Sodium Metabisulfite

TL;DR. This ingredient is primarily used as an antioxidant and reducing agent, helping protect formulas and oxygen-sensitive ingredients from discoloration and oxidation. It can also support preservation in some water-based systems, but it is not usually the sole preservative.

What does Sodium Metabisulfite do in a cosmetic formula?

This ingredient is primarily used as an antioxidant and reducing agent, helping protect formulas and oxygen-sensitive ingredients from discoloration and oxidation. It can also support preservation in some water-based systems, but it is not usually the sole preservative.

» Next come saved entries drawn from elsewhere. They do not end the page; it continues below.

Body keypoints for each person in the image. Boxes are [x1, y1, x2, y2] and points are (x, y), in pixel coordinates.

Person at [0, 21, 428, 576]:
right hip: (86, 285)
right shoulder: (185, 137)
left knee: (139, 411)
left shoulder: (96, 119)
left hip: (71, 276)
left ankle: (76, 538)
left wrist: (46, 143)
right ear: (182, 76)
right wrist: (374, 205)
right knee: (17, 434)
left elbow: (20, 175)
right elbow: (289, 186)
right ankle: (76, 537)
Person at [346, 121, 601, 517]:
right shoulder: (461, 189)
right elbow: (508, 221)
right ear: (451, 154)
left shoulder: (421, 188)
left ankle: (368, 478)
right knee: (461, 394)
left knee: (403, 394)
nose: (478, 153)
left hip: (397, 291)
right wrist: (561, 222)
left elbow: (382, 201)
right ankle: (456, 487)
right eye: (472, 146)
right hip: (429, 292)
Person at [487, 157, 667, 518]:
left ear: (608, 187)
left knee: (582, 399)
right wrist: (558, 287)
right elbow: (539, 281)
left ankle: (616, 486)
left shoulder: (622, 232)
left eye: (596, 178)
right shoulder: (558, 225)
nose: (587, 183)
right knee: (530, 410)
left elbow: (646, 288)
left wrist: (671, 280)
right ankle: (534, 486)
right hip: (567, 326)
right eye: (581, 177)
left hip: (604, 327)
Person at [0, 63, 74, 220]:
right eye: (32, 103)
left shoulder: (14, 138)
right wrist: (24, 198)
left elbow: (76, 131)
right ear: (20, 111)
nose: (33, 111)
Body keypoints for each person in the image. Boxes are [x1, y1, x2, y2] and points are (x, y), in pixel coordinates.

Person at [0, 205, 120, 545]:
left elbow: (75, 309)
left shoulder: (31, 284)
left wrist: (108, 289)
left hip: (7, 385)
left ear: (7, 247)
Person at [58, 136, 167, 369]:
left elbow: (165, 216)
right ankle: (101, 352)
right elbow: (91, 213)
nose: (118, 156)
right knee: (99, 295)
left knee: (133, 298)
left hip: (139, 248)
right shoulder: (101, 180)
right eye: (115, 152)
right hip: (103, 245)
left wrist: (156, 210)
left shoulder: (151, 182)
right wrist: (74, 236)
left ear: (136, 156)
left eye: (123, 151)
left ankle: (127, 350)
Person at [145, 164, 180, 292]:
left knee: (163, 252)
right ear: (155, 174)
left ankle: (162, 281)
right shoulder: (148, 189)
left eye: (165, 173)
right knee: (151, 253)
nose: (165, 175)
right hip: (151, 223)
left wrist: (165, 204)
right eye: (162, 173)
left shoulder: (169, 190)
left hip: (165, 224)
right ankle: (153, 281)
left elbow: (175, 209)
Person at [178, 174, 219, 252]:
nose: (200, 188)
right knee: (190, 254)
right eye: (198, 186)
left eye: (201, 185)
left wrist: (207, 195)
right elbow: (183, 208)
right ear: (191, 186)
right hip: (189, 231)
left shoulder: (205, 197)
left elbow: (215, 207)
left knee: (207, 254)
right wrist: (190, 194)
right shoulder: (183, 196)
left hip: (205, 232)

Is Sodium Metabisulfite clean?

From a clean-beauty perspective, this ingredient is acceptable but has friction because sulfur-based sensitivity reactions are well documented in a small subset of users. It is typically used at low levels and is more often flagged for tolerance and labeling context than for broad restricted-list status.

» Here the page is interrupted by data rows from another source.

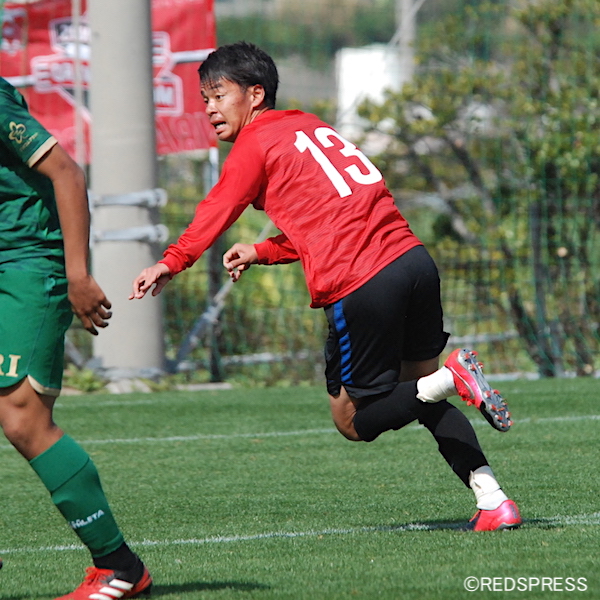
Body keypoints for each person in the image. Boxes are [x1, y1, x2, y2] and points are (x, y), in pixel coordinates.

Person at [130, 41, 521, 531]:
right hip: (413, 263)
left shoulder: (255, 141)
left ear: (255, 94)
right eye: (204, 99)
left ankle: (453, 377)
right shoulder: (309, 126)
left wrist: (172, 261)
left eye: (218, 95)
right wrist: (263, 250)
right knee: (421, 395)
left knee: (353, 421)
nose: (209, 108)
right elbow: (333, 217)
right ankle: (494, 500)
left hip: (362, 281)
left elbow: (219, 207)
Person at [0, 77, 152, 599]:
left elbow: (66, 172)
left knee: (22, 416)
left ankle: (118, 565)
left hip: (26, 263)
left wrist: (77, 274)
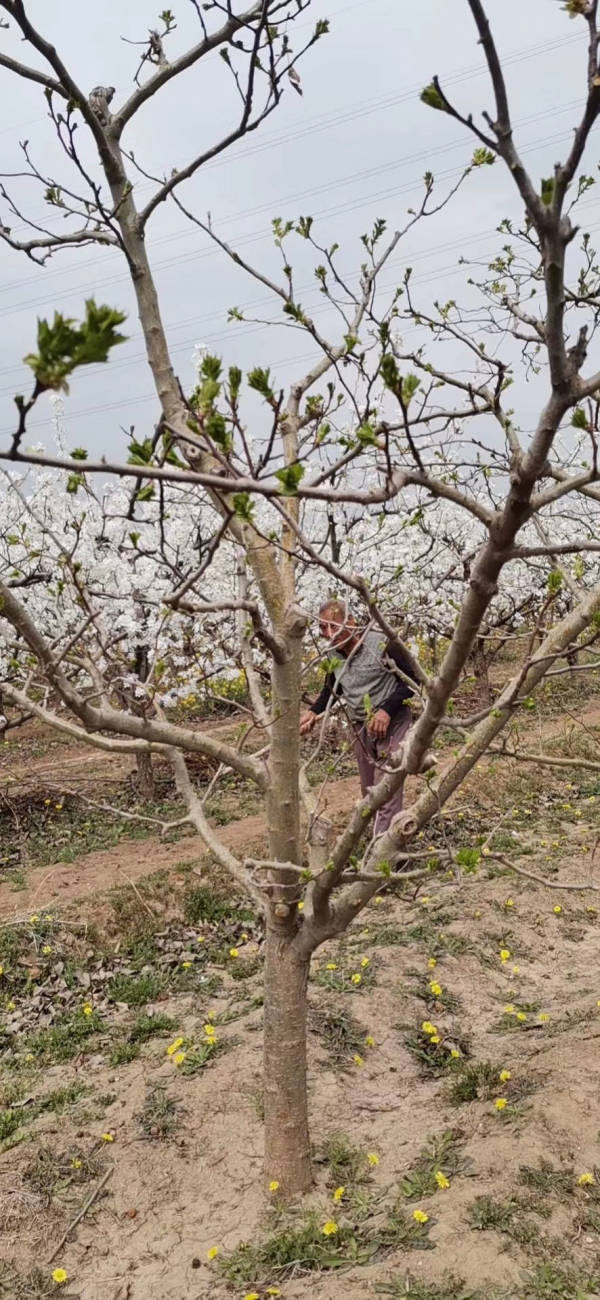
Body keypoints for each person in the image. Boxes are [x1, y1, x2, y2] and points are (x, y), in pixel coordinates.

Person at [300, 598, 420, 836]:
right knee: (370, 792)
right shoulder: (333, 655)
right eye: (323, 628)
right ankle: (386, 839)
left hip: (393, 722)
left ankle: (382, 850)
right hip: (360, 727)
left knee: (387, 788)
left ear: (351, 621)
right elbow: (333, 689)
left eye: (333, 625)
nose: (328, 633)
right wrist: (313, 712)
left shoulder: (383, 643)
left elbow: (412, 681)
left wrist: (386, 710)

Is Sodium Metabisulfite sustainable?

This material is an inorganic, synthetic salt made from mineral-derived feedstocks rather than a renewable plant source. It is water soluble and does not behave like a persistent silicone or polymer, and it oxidizes into simpler inorganic salts in the environment.

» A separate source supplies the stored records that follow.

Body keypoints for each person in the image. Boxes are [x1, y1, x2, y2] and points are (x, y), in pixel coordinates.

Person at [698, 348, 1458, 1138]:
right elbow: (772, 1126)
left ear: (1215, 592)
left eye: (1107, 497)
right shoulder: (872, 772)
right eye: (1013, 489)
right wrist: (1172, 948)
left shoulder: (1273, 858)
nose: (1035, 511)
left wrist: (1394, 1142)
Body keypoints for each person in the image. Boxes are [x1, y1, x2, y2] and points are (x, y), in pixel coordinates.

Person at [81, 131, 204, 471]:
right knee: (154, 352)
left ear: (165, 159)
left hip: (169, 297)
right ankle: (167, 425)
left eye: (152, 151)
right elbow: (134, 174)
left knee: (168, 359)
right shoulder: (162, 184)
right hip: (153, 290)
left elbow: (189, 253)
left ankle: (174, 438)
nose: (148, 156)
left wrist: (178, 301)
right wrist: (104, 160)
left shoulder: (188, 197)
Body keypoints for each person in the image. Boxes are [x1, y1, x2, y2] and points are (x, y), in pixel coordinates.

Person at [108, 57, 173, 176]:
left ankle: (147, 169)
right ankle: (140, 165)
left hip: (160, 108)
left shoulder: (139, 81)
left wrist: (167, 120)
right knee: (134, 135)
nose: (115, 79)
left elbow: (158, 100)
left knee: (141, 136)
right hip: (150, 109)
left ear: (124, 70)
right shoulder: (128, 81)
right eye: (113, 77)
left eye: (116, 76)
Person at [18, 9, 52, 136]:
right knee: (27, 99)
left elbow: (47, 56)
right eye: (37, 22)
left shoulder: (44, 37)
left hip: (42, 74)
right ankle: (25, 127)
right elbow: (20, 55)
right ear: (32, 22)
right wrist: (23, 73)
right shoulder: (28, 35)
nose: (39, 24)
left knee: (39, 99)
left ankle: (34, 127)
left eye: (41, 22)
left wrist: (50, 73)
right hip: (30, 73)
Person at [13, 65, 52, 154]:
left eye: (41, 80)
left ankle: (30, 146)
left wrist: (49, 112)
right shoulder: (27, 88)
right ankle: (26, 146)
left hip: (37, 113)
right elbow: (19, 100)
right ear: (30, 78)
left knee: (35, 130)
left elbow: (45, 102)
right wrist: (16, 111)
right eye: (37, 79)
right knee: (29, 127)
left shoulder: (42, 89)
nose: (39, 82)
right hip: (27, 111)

Is Sodium Metabisulfite COSMOS-approved?

It is allowed under COSMOS-style natural formulations only under specific permitted-use conditions, and it is not considered an organic-origin ingredient. Its Green Chemistry profile is mixed: low use levels and water compatibility are positives, while nonrenewable feedstocks and limited biodegradability relevance for an inorganic salt keep it from a stronger alignment.

How does Sodium Metabisulfite work chemically?

The molecule is an inorganic sodium salt with a reducing sulfur-oxyanion structure that converts in water into related oxygen-scavenging species. Typical cosmetic use is low, often about 0.01% to 0.2%, with best performance in acidic to mildly acidic water systems and gradual loss of activity as it oxidizes.